Footrests and hangers.
The donor bike arrived without pillion footpegs, even though it had some when it was originally built.
Rooting through the parts bin I did find 2 pillion pegs, but only one was from an LC, and that one was going to require some extensive work to restore.
This was a case where buying a pattern part was clearly going to be more cost effective and easier… but i had thought that about the headlamp, and was disappointed by the quality and looks.
I laid out what had come from the donor bike, and what I had found in the parts box.
From the two piles, I could surely find enough to clean up and use.
The first step will be to examine and repair a gear linkage.
Here are all of the bits from which I can choose, and what it should look like…

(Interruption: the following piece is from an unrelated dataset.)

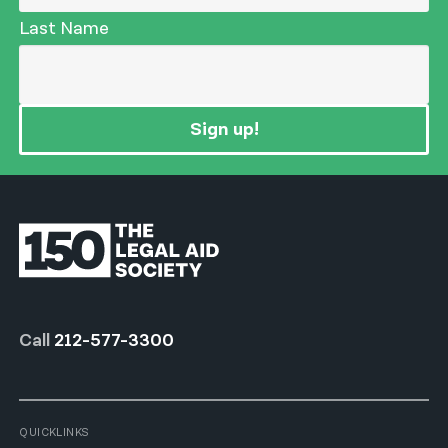
Last Name
Sign up!
Call
212-577-3300
QUICKLINKS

…and the parts I selected to do the job… and not.
Now to select two least damaged and dirty hangars and give them a clean.
The rotary wire brush comes in handy again.
These hangars have been polished and sprayed with lacquer in the past, and I faven’t managed to remove all of it… but this will do for the initial build.
they can be sent off for vapour blasting later… if I have any money left!
A bit of grease to refit the gear-change linkage and rear brake linkage and the job is done.
The footrests and pillion pegs are missing, or represent too big a job, being worn out… so I’ll be buying new replacements.
The mounting bolts are an assorted bunch of battered metal, with one of the top bolts missing altogether, and for once, while I have located a pair of bolts for the bottom mounts, I have no options from the parts box for the shorter top mounts.
Rather than buy some cheapo mild steel replacements, I treated the bike to some titanium.
The bike is looking much more like a “bike” now.